Come elections, I look forward to two things — manifestos and garlands. So far, no party has presented a manifesto. It’s an embarrassment in democratic politics. Sadly, no one is asking or talking about it. But garlands have become a talking point. The garlands this election have been outstanding as they have been outlandish.
Garlands, offered to a person as a mark of reverence and affection, have become a show of strength among politicians and their supporters. While the competition in the previous election, 2018, was kind of ‘fruity and furious’, this election it has become ‘delicious and dramatic’.
In 2018, a fruity competition began when the then Energy Minister D.K. Shivakumar visited Srirangapatna where his supporters welcomed him with an apple garland weighing 250 kg! Not to be left behind, the supporters of former CM H.D. Kumaraswamy adorned their leader with an apple garland weighing 500 kg. Now how can Siddharamaiah’s supporters be far behind? So, they outdid DKS and HDK’s supporters by welcoming Siddu with a 750-kg apple garland!
This year, apple garlands are passe. Now we have pineapples, Mysore Pak, jaggery blocks, and metro coaches! And the JD(S) supporters are always the best at garlands.
The JD(S) supporters are so good that their garlanding feat made it into the record books. They garlanded their leader H.D. Kumaraswamy with huge garlands over 500 times in a period of 33 days during his ‘Pancharatna Yatra’!
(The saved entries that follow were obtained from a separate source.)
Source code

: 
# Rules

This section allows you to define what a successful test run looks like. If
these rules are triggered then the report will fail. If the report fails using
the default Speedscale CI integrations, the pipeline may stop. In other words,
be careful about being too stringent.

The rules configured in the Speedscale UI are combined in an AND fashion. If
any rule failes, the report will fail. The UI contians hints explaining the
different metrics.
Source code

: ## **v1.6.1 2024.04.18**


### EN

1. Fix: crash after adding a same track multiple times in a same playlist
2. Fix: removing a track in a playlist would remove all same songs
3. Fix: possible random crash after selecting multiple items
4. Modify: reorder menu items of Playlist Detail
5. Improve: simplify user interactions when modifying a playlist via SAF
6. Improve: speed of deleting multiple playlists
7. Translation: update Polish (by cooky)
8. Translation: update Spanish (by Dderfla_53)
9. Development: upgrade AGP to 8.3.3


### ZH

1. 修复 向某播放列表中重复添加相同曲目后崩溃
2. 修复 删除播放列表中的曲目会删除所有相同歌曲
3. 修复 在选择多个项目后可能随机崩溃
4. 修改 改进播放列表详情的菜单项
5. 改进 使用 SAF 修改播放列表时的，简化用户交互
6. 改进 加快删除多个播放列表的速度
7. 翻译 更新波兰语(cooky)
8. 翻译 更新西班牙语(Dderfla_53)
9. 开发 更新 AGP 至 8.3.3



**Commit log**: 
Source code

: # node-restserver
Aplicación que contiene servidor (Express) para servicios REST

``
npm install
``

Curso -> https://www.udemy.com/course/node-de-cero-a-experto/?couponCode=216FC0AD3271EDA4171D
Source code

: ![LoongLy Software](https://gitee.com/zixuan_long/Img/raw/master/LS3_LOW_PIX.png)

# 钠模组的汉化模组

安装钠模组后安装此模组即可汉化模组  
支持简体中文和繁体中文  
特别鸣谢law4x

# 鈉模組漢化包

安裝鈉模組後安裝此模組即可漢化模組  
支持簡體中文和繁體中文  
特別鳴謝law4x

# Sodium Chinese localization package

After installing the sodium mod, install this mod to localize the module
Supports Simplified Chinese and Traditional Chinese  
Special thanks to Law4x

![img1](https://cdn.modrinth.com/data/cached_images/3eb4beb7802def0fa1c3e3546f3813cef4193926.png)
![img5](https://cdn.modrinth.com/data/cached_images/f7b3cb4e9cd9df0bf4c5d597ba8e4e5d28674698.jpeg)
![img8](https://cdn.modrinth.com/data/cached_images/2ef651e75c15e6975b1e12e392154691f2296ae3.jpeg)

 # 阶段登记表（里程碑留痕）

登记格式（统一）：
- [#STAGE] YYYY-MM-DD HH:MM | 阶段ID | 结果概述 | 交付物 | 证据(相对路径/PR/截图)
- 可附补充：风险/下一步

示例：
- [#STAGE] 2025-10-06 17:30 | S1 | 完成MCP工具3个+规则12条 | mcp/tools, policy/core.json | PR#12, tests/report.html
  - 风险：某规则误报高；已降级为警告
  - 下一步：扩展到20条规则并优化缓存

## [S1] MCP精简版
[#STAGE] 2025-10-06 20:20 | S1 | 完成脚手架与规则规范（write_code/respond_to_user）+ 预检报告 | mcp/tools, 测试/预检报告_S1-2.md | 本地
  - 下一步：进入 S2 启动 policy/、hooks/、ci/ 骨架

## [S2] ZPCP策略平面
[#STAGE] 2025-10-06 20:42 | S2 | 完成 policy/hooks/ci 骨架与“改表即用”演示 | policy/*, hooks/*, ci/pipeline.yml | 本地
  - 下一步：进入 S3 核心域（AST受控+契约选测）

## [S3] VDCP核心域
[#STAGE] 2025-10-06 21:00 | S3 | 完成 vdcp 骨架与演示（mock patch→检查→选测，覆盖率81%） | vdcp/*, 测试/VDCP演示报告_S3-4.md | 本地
HDK received the certificate of most garlanded man from the ‘Asia Book of Records’ and ‘India Book of Records’. We are curious if HDK and JD(S) will achieve another record this year — becoming the CM for a third time with less than one-third of the seats.
The most exciting garlands that HDK was adorned with was a metro rail coach design garland and another one of spanners and gardening tools! The JD(S) workers deserve an award for creativity in garland design ideas.
When a JD(S) worker was asked why they spend so much on garlands, he said, “It’s just to ensure our leader remembers us.” Well, then, what next? The leader’s favourite food, perhaps? They have already begun with the dessert as leaders have been adorned with Mysore Pak garland, so next could be a garland of mutton chops and hara-bhara kebab? Such a garland will make them unforgettable by their leader.
Congress leaders too have been receiving these mammoth garlands, but it’s far from what HDK is getting. Congress workers recently presented one made of Mysore Pak to Siddharamaiah and D.K. Shivakumar.
Speaking of food garlands, recently, I too was garlanded. It was made of jasmine, roses, almonds and cherries, the kind of cherries you see soaked in sugar-syrup-filled glass jars. It was a very affectionate gesture. But as they put it over my shoulder, I felt like I was carrying an anaconda, the gigantic snake. In the end, I was left sticky. The cherries had oozed their sugary slurp all over me, my neck, my arms and my face. I had to wash up before I turned into an ant farm.
Political supporters are fascinated with heavy garlands as their size and weight reflect their devotion to the leader — more the devotion, heavier the garland.
No wonder Nehru once, when in Bangalore, looking at the size of the garland his supporters adorned him with, said, “I can understand heavy garlands decorating walls, but no one except donkeys can carry this which I am having.”
Well, today’s garlands can’t even be carried by donkeys. Today we use cranes. Cranes are brought in to lift the garlands, and the leaders drive up to the centre of the garland for a photo session. If this continues, we are sure the Election Commission will also keep an eye on garland spending.
Garlands in India symbolise respect and reverence, but it is also used to drive home a point. In 2018, Rahul Gandhi was offered a beedi garland (which he, however, declined) to draw his attention to the problems of tobacco farmers.
In 1974, a politician in UP was given a garland of rotis to protest hunger in the Doon Valley. But perhaps the most dramatic garland was worn by S.S. Ahluwalia when he was in Congress in 1990 — he arrived at the Parliament with a garland of bullets!
In 1980, after Janata Party squandered away an opportunity to give good governance, in the ensuing elections, Indira Gandhi wore a garland of onions, travelled across the nation and asked people how they could trust a government that was not even competent enough to control the price of an essential vegetable like onion. Her crime of imposing an Emergency was forgiven for the sake of onion as people brought Congress back to power.
Then, we have a chappal garland to express our anger. For intellectuals, there is the sandalwood-scented garland and money garland for some politicians. The repulsive craze for currency garland has disappeared thanks to demonetisation, even though black money hasn’t.
Interestingly, the BJP supporters refrain from habitually presenting extravagant or interesting garlands. BJP leader A.H. Anand said, “Ours is a cadre-based party. We do not believe in such extravaganza.” That’s not true. BJP is extravagant with its campaign spend. They just don’t spend on garlands.
When I asked a JD(S) friend about this, he mocked the BJP, saying they don’t have the ‘Dil’. It may be so, but ultimately, we, the tax-payers, foot the bill. We, the tax-payers, get no ‘Dil’ from politicians. We only get the bill.